The three types worth building
A veteran outside your sector. The instinct is to find someone who’s done exactly what you’re doing. Usually the wrong instinct. Your existing network is already full of people who came up through a similar context. They share your assumptions. They’ll confirm your instincts.
Suzanne de Janasz and Maury Peiperl spent two years studying 45 CEOs with formal mentoring arrangements. Most deliberately crossed industry lines when choosing mentors. Crossing that line was the point.
A peer cohort. Already covered above on the performance data, but worth adding: the longitudinal element is what most people underestimate. An advisory group accumulates shared history. That’s what makes the harder conversations possible. A one-off call with an impressive person you found on LinkedIn typically doesn’t get you there.
A reverse mentor. Most senior leaders haven’t considered this. Jack Welch started it at GE in 1999, pairing 500 executives with younger employees to learn about the internet. PwC, Microsoft, BNY Mellon and others have since built formal programmes around it.
Kaše, Saksida, and Mihelič studied 750 participants in a digital skills programme, published in Human Resource Management in 2019. Younger mentors described the experience as “rare, privileged and hard to replicate.” BNY Mellon tracked 96% retention among the 77 millennials in their programme.

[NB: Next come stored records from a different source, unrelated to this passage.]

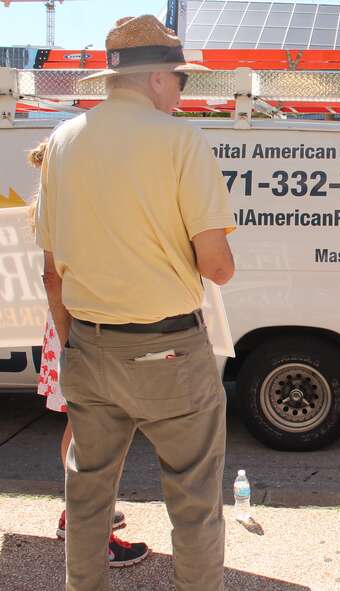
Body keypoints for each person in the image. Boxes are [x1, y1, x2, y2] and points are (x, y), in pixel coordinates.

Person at [35, 15, 236, 590]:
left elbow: (51, 272)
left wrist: (73, 341)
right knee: (194, 499)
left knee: (89, 491)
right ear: (156, 80)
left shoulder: (62, 143)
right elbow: (216, 265)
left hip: (90, 345)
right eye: (181, 80)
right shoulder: (180, 141)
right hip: (169, 347)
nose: (181, 91)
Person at [27, 140, 141, 562]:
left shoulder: (55, 203)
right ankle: (89, 529)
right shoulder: (67, 207)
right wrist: (71, 339)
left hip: (71, 326)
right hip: (81, 327)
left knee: (86, 426)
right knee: (96, 432)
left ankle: (85, 515)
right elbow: (53, 277)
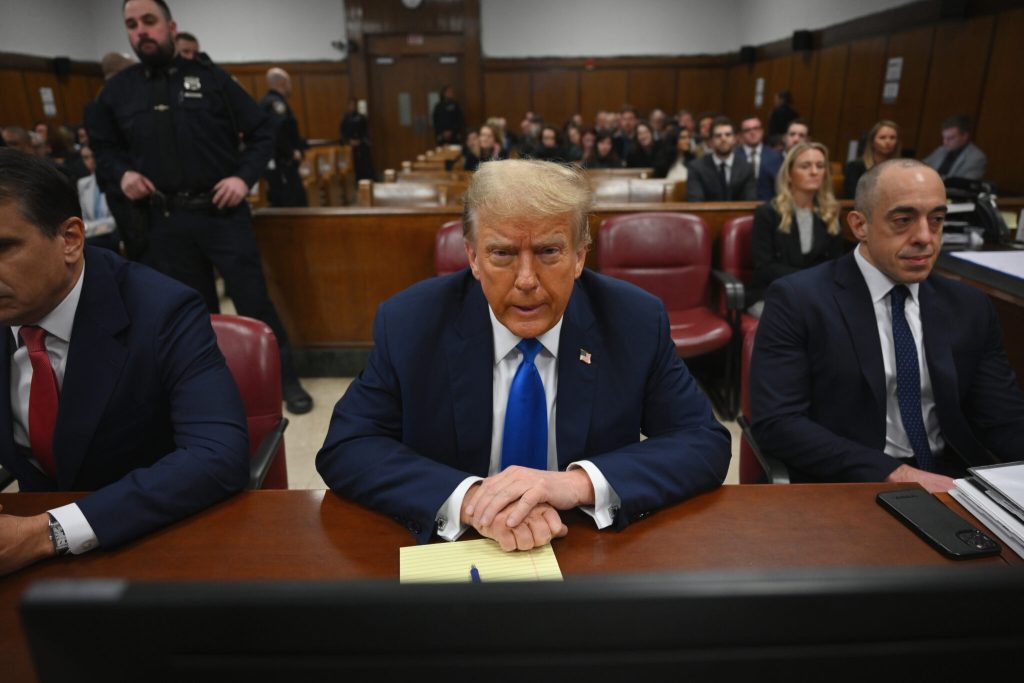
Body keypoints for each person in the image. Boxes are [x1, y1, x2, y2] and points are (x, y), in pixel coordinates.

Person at [316, 159, 730, 550]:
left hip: (585, 548)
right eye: (503, 254)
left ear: (580, 256)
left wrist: (575, 484)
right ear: (473, 258)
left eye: (549, 252)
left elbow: (702, 442)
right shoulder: (411, 322)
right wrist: (471, 499)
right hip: (458, 553)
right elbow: (349, 445)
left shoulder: (633, 321)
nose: (527, 280)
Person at [0, 148, 249, 576]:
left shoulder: (163, 309)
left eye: (3, 247)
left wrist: (50, 532)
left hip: (147, 545)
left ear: (70, 240)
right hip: (26, 555)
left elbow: (216, 455)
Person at [88, 0, 313, 414]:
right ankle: (210, 392)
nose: (141, 31)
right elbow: (102, 146)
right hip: (163, 220)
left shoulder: (209, 79)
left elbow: (263, 131)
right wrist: (121, 174)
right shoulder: (119, 91)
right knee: (190, 313)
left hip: (221, 213)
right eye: (132, 25)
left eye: (149, 22)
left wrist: (243, 178)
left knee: (253, 301)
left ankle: (287, 382)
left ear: (170, 27)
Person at [749, 159, 1024, 491]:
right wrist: (897, 474)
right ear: (860, 225)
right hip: (849, 479)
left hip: (953, 478)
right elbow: (779, 423)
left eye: (936, 220)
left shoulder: (970, 306)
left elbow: (1003, 419)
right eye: (903, 220)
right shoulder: (799, 300)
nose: (925, 237)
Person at [749, 142, 845, 316]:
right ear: (789, 174)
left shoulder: (831, 213)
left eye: (820, 166)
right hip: (775, 293)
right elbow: (765, 267)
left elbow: (835, 263)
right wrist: (810, 282)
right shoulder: (768, 213)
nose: (815, 172)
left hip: (818, 294)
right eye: (805, 166)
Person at [259, 67, 308, 207]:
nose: (290, 87)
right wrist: (291, 152)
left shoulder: (264, 102)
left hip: (275, 164)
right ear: (283, 82)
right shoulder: (276, 104)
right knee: (293, 205)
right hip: (282, 165)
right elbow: (278, 131)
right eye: (290, 83)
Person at [686, 117, 756, 201]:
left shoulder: (746, 168)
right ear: (711, 141)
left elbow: (750, 202)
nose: (723, 139)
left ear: (734, 139)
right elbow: (696, 202)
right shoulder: (696, 167)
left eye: (728, 135)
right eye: (718, 136)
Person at [75, 145, 120, 252]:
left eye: (93, 156)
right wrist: (97, 228)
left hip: (114, 235)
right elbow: (82, 219)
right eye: (86, 157)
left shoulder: (116, 181)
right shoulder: (82, 183)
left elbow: (118, 218)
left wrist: (90, 228)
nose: (90, 161)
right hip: (93, 236)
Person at [843, 120, 900, 199]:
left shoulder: (900, 168)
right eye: (882, 138)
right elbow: (851, 196)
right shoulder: (855, 166)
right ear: (872, 142)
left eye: (892, 138)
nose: (888, 142)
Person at [922, 115, 987, 181]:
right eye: (944, 138)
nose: (945, 142)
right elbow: (921, 166)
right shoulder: (942, 150)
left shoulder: (977, 158)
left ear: (965, 136)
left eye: (950, 138)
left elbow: (964, 185)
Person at [736, 115, 783, 201]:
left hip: (768, 204)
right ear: (741, 135)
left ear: (762, 131)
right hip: (739, 205)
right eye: (747, 130)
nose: (752, 132)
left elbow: (780, 185)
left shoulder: (775, 156)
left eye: (756, 128)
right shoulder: (734, 155)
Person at [339, 98, 374, 181]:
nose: (352, 107)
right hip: (350, 145)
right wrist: (348, 141)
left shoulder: (362, 118)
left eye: (354, 105)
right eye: (351, 105)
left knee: (365, 163)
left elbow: (365, 131)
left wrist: (360, 140)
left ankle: (368, 179)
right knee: (353, 164)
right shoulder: (345, 118)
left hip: (361, 144)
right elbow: (343, 132)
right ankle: (355, 181)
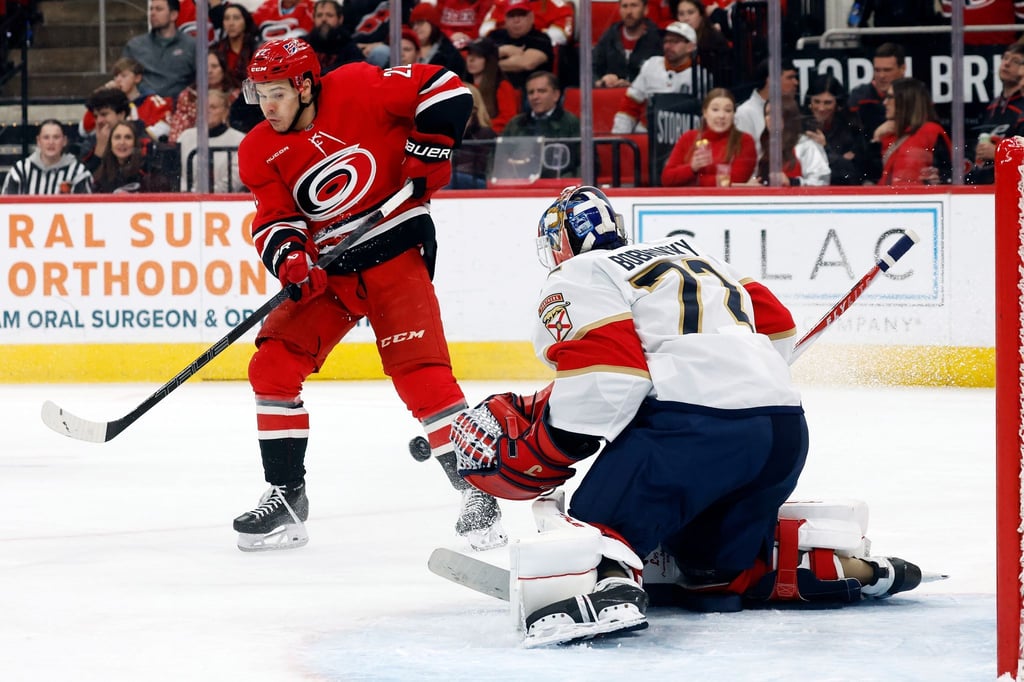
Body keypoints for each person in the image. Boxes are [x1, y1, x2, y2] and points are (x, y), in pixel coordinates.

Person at [449, 185, 923, 646]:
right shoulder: (695, 256)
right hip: (782, 433)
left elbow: (611, 378)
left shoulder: (581, 273)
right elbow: (778, 329)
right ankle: (828, 569)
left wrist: (552, 446)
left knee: (597, 527)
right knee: (708, 565)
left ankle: (607, 587)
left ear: (559, 242)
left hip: (695, 430)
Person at [232, 37, 506, 553]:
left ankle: (477, 492)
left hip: (393, 250)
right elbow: (274, 218)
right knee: (271, 367)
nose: (266, 106)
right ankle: (288, 500)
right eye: (259, 93)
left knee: (420, 375)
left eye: (276, 93)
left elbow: (445, 88)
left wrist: (429, 148)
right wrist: (292, 258)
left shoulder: (359, 85)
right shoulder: (258, 149)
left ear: (305, 84)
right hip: (330, 272)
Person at [610, 21, 708, 134]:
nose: (668, 46)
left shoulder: (703, 75)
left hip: (686, 134)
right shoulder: (651, 65)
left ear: (691, 47)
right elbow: (630, 105)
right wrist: (619, 139)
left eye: (675, 41)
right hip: (648, 133)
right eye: (666, 41)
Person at [661, 87, 756, 186]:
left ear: (733, 114)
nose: (721, 115)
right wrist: (692, 168)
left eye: (728, 110)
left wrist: (693, 181)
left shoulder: (744, 141)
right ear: (705, 112)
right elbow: (667, 178)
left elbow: (737, 179)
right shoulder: (688, 137)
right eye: (715, 109)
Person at [871, 77, 952, 186]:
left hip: (921, 199)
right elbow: (872, 175)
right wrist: (876, 139)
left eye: (890, 97)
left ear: (906, 100)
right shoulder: (887, 133)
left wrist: (938, 180)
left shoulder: (930, 131)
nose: (885, 102)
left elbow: (949, 173)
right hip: (888, 199)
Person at [501, 70, 580, 178]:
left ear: (556, 95)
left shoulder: (571, 123)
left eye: (541, 91)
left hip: (560, 187)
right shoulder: (515, 124)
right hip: (521, 185)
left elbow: (585, 164)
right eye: (531, 92)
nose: (535, 97)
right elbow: (499, 159)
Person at [966, 43, 1024, 186]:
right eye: (1005, 58)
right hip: (986, 184)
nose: (1007, 64)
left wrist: (998, 153)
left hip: (1014, 189)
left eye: (1015, 61)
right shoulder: (993, 105)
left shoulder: (1022, 105)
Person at [848, 42, 906, 182]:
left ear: (902, 69)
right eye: (877, 70)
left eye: (887, 70)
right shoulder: (859, 98)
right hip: (867, 172)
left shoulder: (916, 95)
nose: (881, 76)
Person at [79, 57, 173, 142]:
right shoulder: (109, 104)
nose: (118, 80)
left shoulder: (153, 101)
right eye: (116, 76)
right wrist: (101, 96)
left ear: (137, 78)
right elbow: (85, 128)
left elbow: (164, 129)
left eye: (124, 76)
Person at [122, 0, 197, 100]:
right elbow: (122, 76)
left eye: (159, 9)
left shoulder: (192, 46)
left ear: (173, 15)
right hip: (144, 107)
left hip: (179, 107)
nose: (152, 13)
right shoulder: (135, 46)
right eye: (151, 9)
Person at [802, 73, 868, 186]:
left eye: (827, 103)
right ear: (809, 102)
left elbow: (852, 172)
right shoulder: (799, 126)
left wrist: (825, 148)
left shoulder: (851, 128)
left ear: (838, 104)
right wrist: (839, 158)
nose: (821, 108)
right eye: (816, 102)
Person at [753, 95, 830, 187]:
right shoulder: (762, 145)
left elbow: (822, 181)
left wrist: (792, 182)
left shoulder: (806, 145)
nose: (770, 118)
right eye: (767, 113)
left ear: (788, 116)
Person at [178, 89, 247, 192]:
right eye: (202, 107)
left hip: (224, 202)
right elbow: (177, 176)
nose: (207, 111)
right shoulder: (185, 137)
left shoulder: (240, 140)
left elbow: (235, 180)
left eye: (213, 107)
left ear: (225, 111)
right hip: (187, 202)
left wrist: (209, 195)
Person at [1, 119, 93, 195]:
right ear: (38, 141)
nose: (51, 142)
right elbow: (6, 206)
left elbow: (86, 208)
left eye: (56, 137)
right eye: (46, 137)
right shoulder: (21, 170)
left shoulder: (78, 173)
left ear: (64, 141)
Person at [168, 51, 241, 144]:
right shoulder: (187, 96)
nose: (209, 71)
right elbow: (176, 134)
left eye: (214, 66)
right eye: (205, 67)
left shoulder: (236, 96)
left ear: (223, 69)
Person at [733, 57, 799, 158]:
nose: (796, 83)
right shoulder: (745, 113)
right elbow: (745, 156)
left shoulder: (792, 108)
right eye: (790, 77)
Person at [591, 0, 663, 89]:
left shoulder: (657, 39)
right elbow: (591, 67)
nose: (629, 12)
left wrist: (634, 86)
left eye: (634, 6)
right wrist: (600, 82)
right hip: (612, 95)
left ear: (645, 10)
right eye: (624, 6)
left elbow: (662, 78)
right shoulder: (610, 36)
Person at [78, 87, 151, 174]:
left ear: (121, 114)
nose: (99, 121)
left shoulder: (142, 139)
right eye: (96, 116)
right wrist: (99, 150)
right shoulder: (90, 143)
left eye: (104, 114)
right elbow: (85, 178)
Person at [487, 0, 554, 93]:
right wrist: (505, 50)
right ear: (505, 19)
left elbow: (526, 63)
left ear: (531, 18)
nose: (516, 20)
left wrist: (490, 64)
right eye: (512, 16)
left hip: (529, 91)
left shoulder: (541, 38)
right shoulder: (495, 36)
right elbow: (478, 58)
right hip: (495, 89)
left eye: (521, 15)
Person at [91, 121, 169, 193]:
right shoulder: (100, 176)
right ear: (110, 143)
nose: (122, 142)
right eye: (117, 137)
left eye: (128, 137)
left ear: (135, 143)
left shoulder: (148, 173)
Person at [463, 36, 520, 133]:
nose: (471, 59)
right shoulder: (463, 86)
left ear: (490, 60)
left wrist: (481, 127)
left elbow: (508, 120)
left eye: (478, 56)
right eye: (470, 54)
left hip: (489, 139)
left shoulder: (502, 86)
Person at [448, 84, 497, 189]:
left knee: (451, 178)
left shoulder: (486, 134)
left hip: (478, 181)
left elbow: (481, 168)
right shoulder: (444, 132)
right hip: (452, 178)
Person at [674, 0, 728, 86]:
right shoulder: (674, 40)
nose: (686, 18)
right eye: (681, 14)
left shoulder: (714, 39)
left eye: (690, 13)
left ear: (701, 15)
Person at [480, 0, 575, 49]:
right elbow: (484, 31)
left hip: (540, 52)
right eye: (512, 16)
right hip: (504, 47)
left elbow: (560, 35)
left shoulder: (558, 5)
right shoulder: (502, 3)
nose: (516, 20)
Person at [303, 0, 364, 74]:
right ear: (313, 18)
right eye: (319, 15)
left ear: (340, 19)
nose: (324, 19)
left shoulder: (350, 49)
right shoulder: (303, 45)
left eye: (329, 15)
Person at [410, 2, 467, 79]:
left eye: (420, 22)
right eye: (413, 24)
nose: (415, 28)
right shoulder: (409, 48)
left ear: (432, 23)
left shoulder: (449, 54)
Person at [212, 2, 261, 85]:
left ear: (245, 21)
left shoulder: (257, 49)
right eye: (227, 18)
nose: (231, 23)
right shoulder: (216, 50)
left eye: (236, 18)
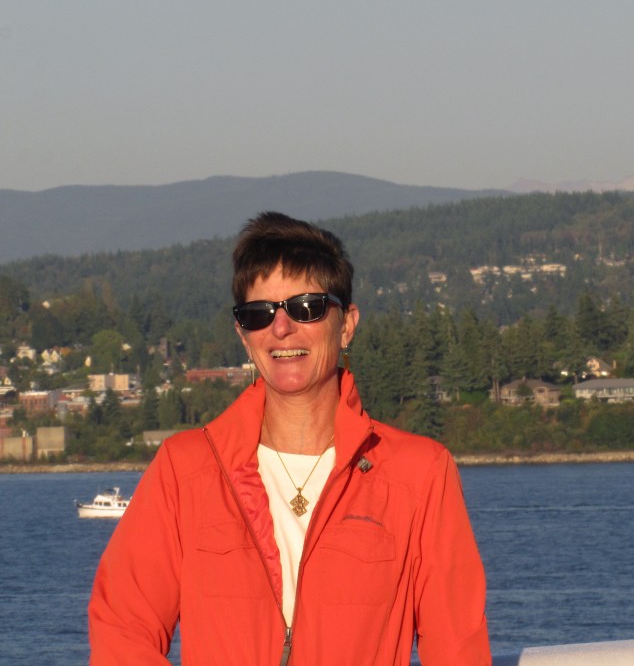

For the senior leader, the value runs deeper than staying up-to-date on technology. Someone who grew up with fundamentally different assumptions will notice things you’ve stopped noticing. That’s typically hard to get from someone who came up the same way you did.
When to do it
Michael Watkins at IMD found that senior leaders go through an average of 13.5 major transitions over an 18-year career. Roughly one every 14 months. These transition points are natural moments to seek outside perspective, when the usual certainty is briefly disrupted. Most executives don’t take advantage of this. The ones who do tend to navigate transitions faster and make fewer mistakes early on.
The other thing I’d say: building a mentoring relationship during a crisis is harder than it looks. The trust that makes difficult conversations useful takes time. You can’t borrow it when something has already gone wrong.
The executives with the most useful mentoring relationships built them long before they needed them. How? By being generous in the moments they had the bandwith. By freely sharing knowledge and building relationship with the people around them.
The uncomfortable bit
Most senior executives allocate more time and resources on how to develop their teams than about how to develop themselves. They commission leadership assessments. They think carefully about coaching budgets and succession planning. Then they make the majority of their own decisions in a largely unreviewed environment, with feedback loops that are long and heavily filtered.
The Consortium for Research on Emotional Intelligence tracked this across more than 1,000 professionals: the higher the rank, the wider the gap between self-assessed and externally assessed leadership performance.
The leaders who are thriving and hard to replace tend to share one thing: they have someone in their corner who will say what nobody inside the organisation will, or see what nobody inside the organisation can. Do you have someone like that in yours?